Siro ricorda la tradizionale cordialità degli indiani e il clima sociale sereno delle prime settimane. «A fine febbraio lo scenario è cambiato improvvisamente. Le notizie che arrivano dall’Italia disegnano un quadro drammatico e vengono bloccati i voli aerei. Ashok riesce a rientrare in Austria come programmato, in quanto ancora non sono chiusi i voli verso Vienna. Io contatto l’Unità di Crisi alla Farnesina, ma mi dicono di contattare l’ambasciata o il consolato a me più vicino, che è quello di Calcutta. Nel frattempo, i miei auricolari non funzionano più e aggiungo all’ansia anche un importante deficit uditivo. Qui sembrava tutto normale fino a che non è iniziata a circolare la notizia del blocco dell’Italia e dell’Europa. Improvvisamente ero diventato agli occhi di tutti una persona pericolosa. Il proprietario dell’hotel in cui ero alloggiato mi intima di andarmene, per paura di ritorsioni. Gli altri ospiti stranieri (un giapponese, un inglese, un tedesco e un indiano naturalizzato finlandese) mediano un poco ed essendo tutti a rischio, decidiamo di farci controllare in ospedale per evitare che ci sia qualcuno contagiato. L’ufficiale delle emergenze dell’ospedale governativo di Puri, dopo averci isolato e visitato, ci rilascia un “certificato di buona salute”».

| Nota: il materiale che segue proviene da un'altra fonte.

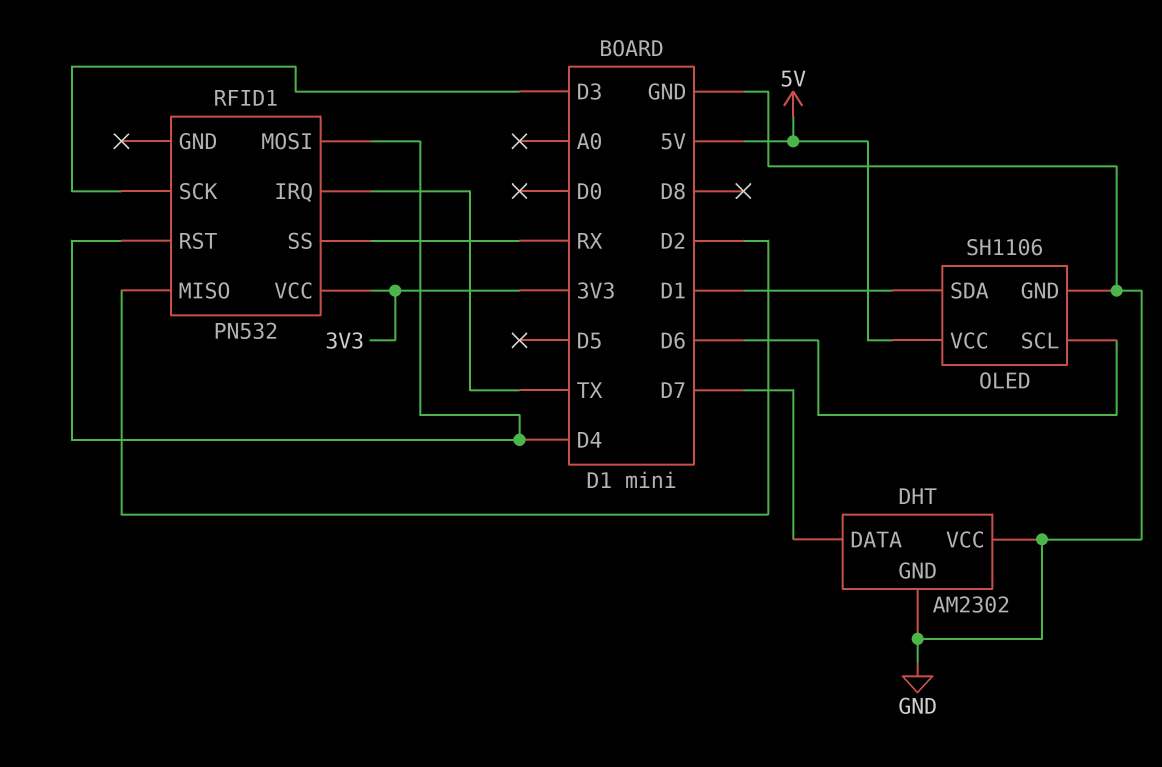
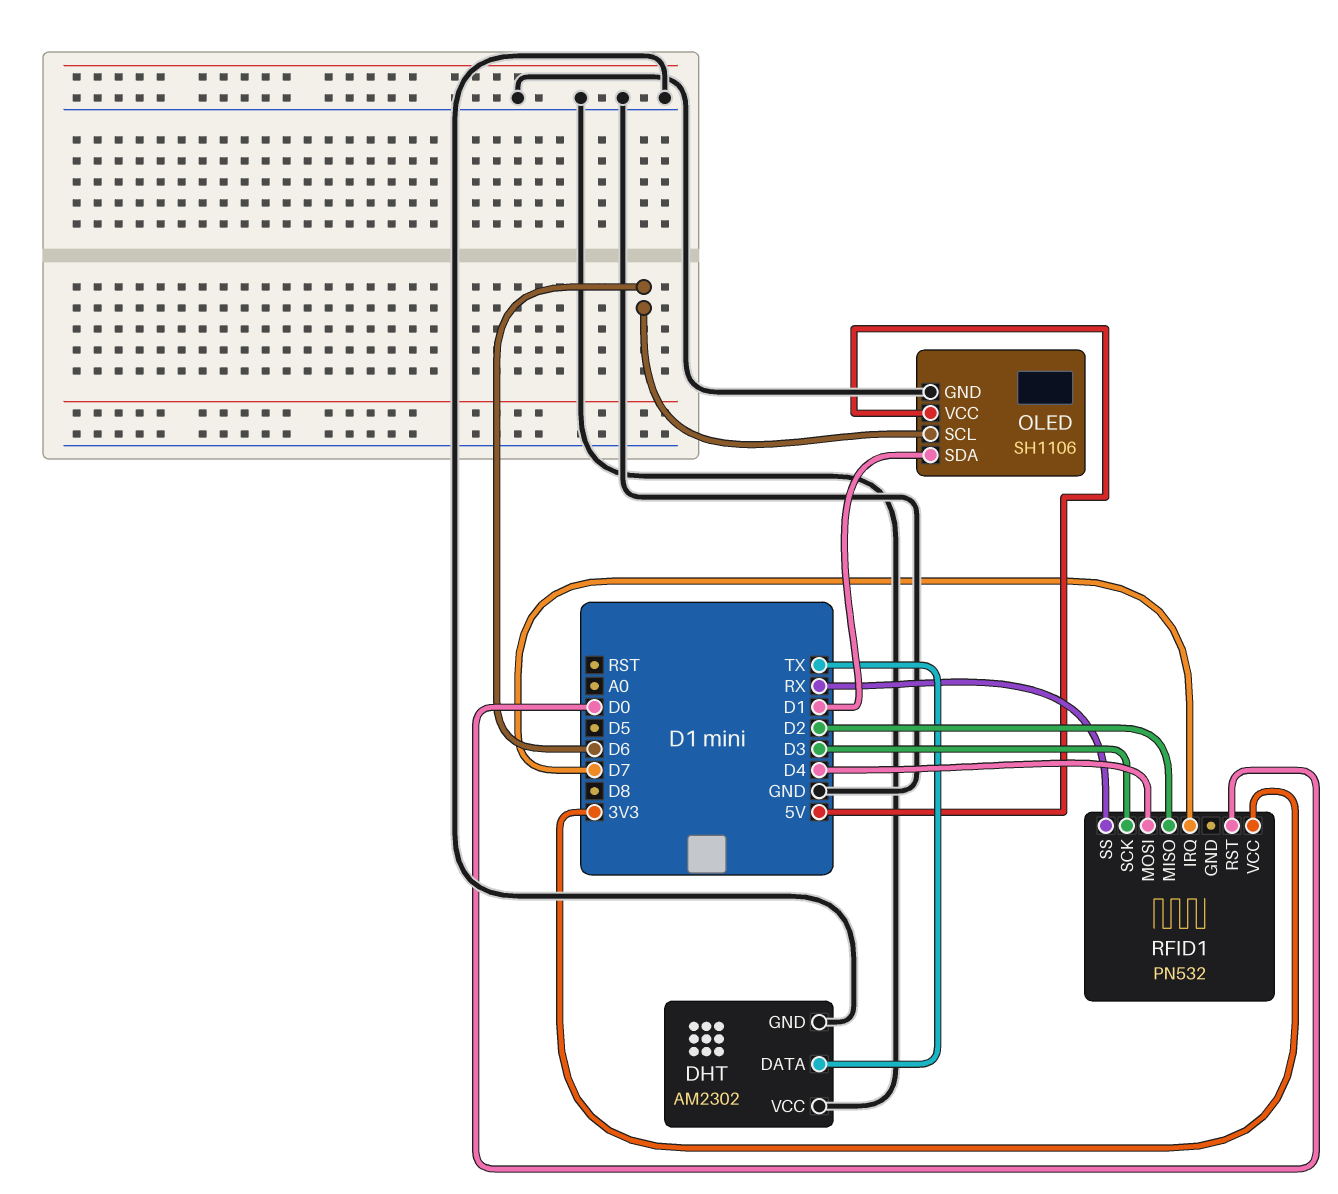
DHT pin DATA: D7 -> TX
RFID1 pin IRQ: TX -> D7
RFID1 pin RST: D4 -> D0

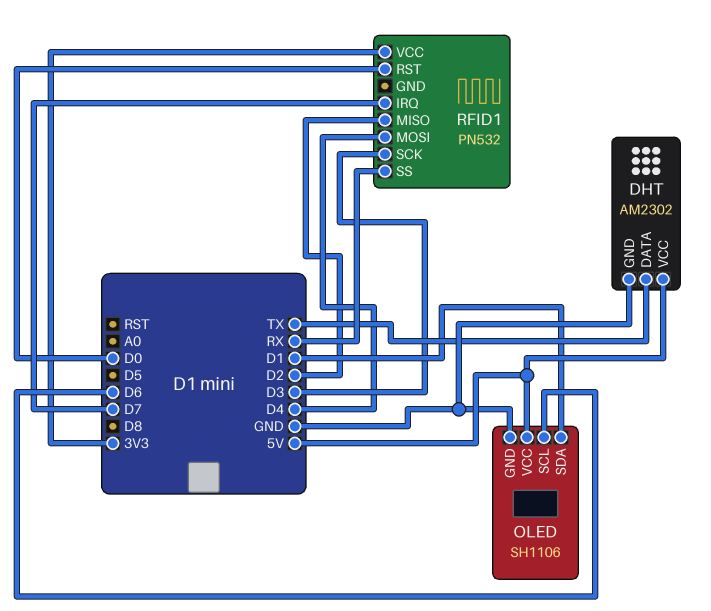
DHT pin VCC: GND -> 5V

«Al ritorno in hotel - continua il suo racconto Siro -, pare che il proprietario si sia calmato ma il giorno dopo mi richiede di andarmene. Finisco per chiedere ad Ashok (rientrato in Europa) di poter utilizzare la sua casa, nonché un telefono che mi fa da hotspot per collegarmi a Internet. Sento più volte il consolato informandolo del mio cambio di residenza e indico che avrò problemi di visto. Mi dicono di non preoccuparmi, ma invece lo sono, al punto che il taxi che mi porta via dall’hotel arriva solo la sera, per dare meno nell’occhio: ignoranza e superstizione, mischiati con il panico e l’intolleranza razziale potrebbero creare reazioni irrazionali. Qualcuno potrebbe pensare di farsi giustizia da sé».
Dalle autorità italiane a New Dehli (che è dichiarata zona rossa ed è blindata dall’esercito), Siro viene invitato a rivolgersi al consolato di Calcutta, che dopo una serie di contatti iniziali ora tace, limitandosi a inviare un link a un sito del Governo Indiano che per Siro è inaccessibile. «All’inizio la viceconsole mi chiamava ogni giorno – spiega il 58enne –, poi ad aiutarmi è stata per fortuna un’impiegata indiana, che mi ha aiutato online a compilare l’estensione temporale del visto. In un momento di sconforto ho pensato che se fossi un mafioso, forse sarei già a casa. Qui il blocco continuerà fino al 17 maggio, poi si vedrà. Ho chiamato tante volte l’unità di crisi della Farnesina, ma sempre senza risposta. Non so come stiano gestendo questa crisi, ma mi rendo conto che se ci succede qualcosa all’estero non è grazie alle autorità che si riesce a venirne fuori. Io devo tutto ad Ashok. L’amicizia è stata la mia salvezza e lo sarà per tutti noi».